#### Prompt:
In the records, each line holding "Prevalence" must be reported.

#### Data section:

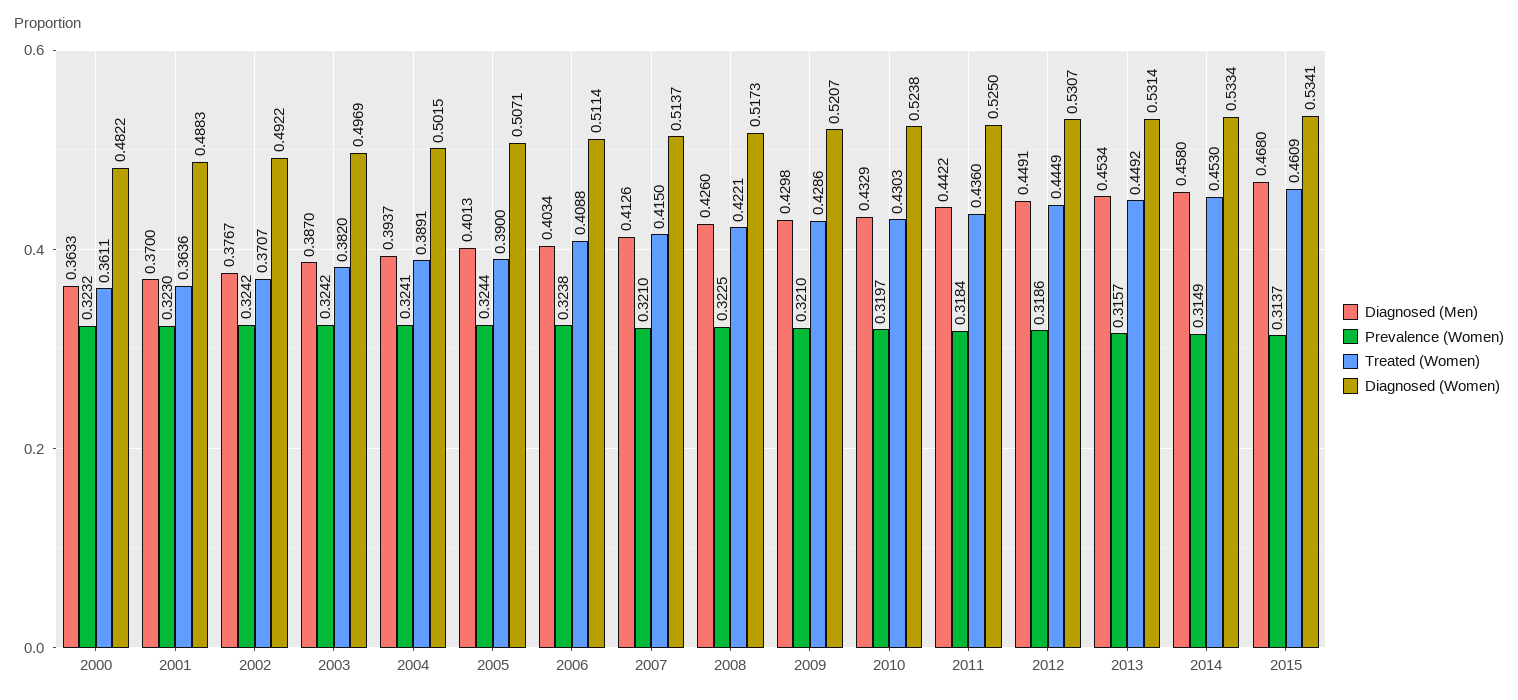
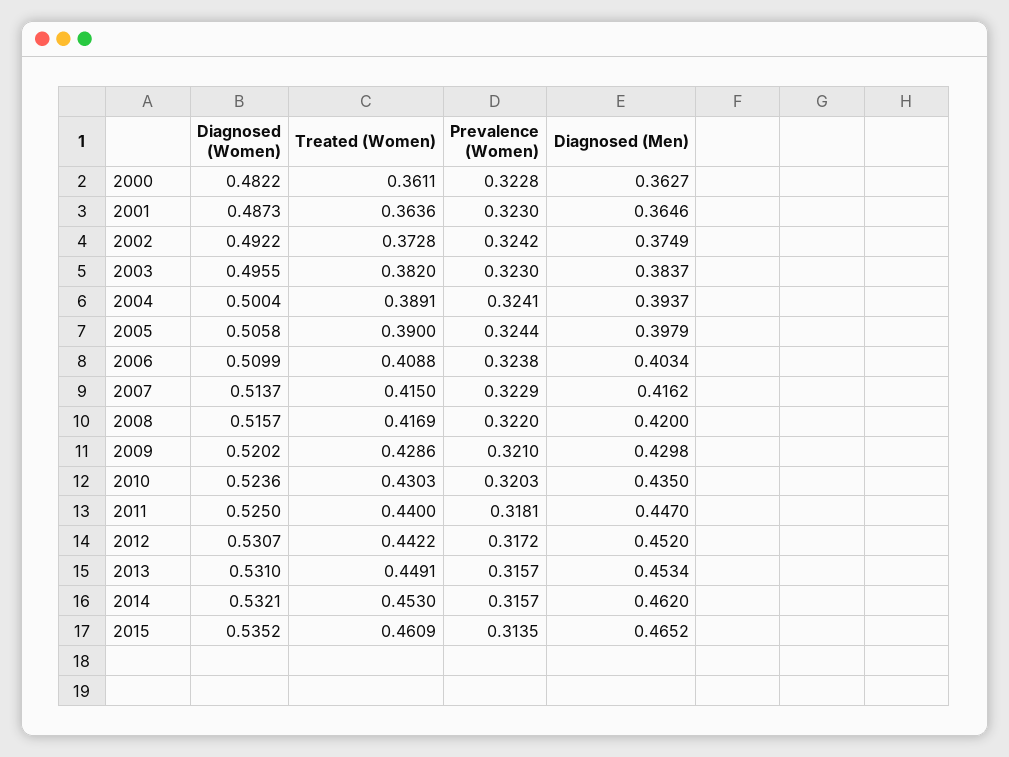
Diagnosed (Men), 2000: 0.3633 -> 0.3627
Prevalence (Women), 2000: 0.3232 -> 0.3228
Diagnosed (Men), 2001: 0.37 -> 0.3646
Diagnosed (Women), 2001: 0.4883 -> 0.4873
Diagnosed (Men), 2002: 0.3767 -> 0.3749
Treated (Women), 2002: 0.3707 -> 0.3728
Diagnosed (Men), 2003: 0.387 -> 0.3837
Prevalence (Women), 2003: 0.3242 -> 0.323
Diagnosed (Women), 2003: 0.4969 -> 0.4955
Diagnosed (Women), 2004: 0.5015 -> 0.5004
Diagnosed (Men), 2005: 0.4013 -> 0.3979
Diagnosed (Women), 2005: 0.5071 -> 0.5058
Diagnosed (Women), 2006: 0.5114 -> 0.5099
Diagnosed (Men), 2007: 0.4126 -> 0.4162
Prevalence (Women), 2007: 0.321 -> 0.3229
Diagnosed (Men), 2008: 0.426 -> 0.42
Prevalence (Women), 2008: 0.3225 -> 0.322
Treated (Women), 2008: 0.4221 -> 0.4169
Diagnosed (Women), 2008: 0.5173 -> 0.5157
Diagnosed (Women), 2009: 0.5207 -> 0.5202
Diagnosed (Men), 2010: 0.4329 -> 0.435
Prevalence (Women), 2010: 0.3197 -> 0.3203
Diagnosed (Women), 2010: 0.5238 -> 0.5236
Diagnosed (Men), 2011: 0.4422 -> 0.447
Prevalence (Women), 2011: 0.3184 -> 0.3181
Treated (Women), 2011: 0.436 -> 0.44
Diagnosed (Men), 2012: 0.4491 -> 0.452
Prevalence (Women), 2012: 0.3186 -> 0.3172
Treated (Women), 2012: 0.4449 -> 0.4422
Treated (Women), 2013: 0.4492 -> 0.4491
Diagnosed (Women), 2013: 0.5314 -> 0.531
Diagnosed (Men), 2014: 0.458 -> 0.462
Prevalence (Women), 2014: 0.3149 -> 0.3157
Diagnosed (Women), 2014: 0.5334 -> 0.5321
Diagnosed (Men), 2015: 0.468 -> 0.4652
Prevalence (Women), 2015: 0.3137 -> 0.3135
Diagnosed (Women), 2015: 0.5341 -> 0.5352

#### Response to this exercise:
Prevalence (Women), 2000: 0.3232 -> 0.3228
Prevalence (Women), 2003: 0.3242 -> 0.323
Prevalence (Women), 2007: 0.321 -> 0.3229
Prevalence (Women), 2008: 0.3225 -> 0.322
Prevalence (Women), 2010: 0.3197 -> 0.3203
Prevalence (Women), 2011: 0.3184 -> 0.3181
Prevalence (Women), 2012: 0.3186 -> 0.3172
Prevalence (Women), 2014: 0.3149 -> 0.3157
Prevalence (Women), 2015: 0.3137 -> 0.3135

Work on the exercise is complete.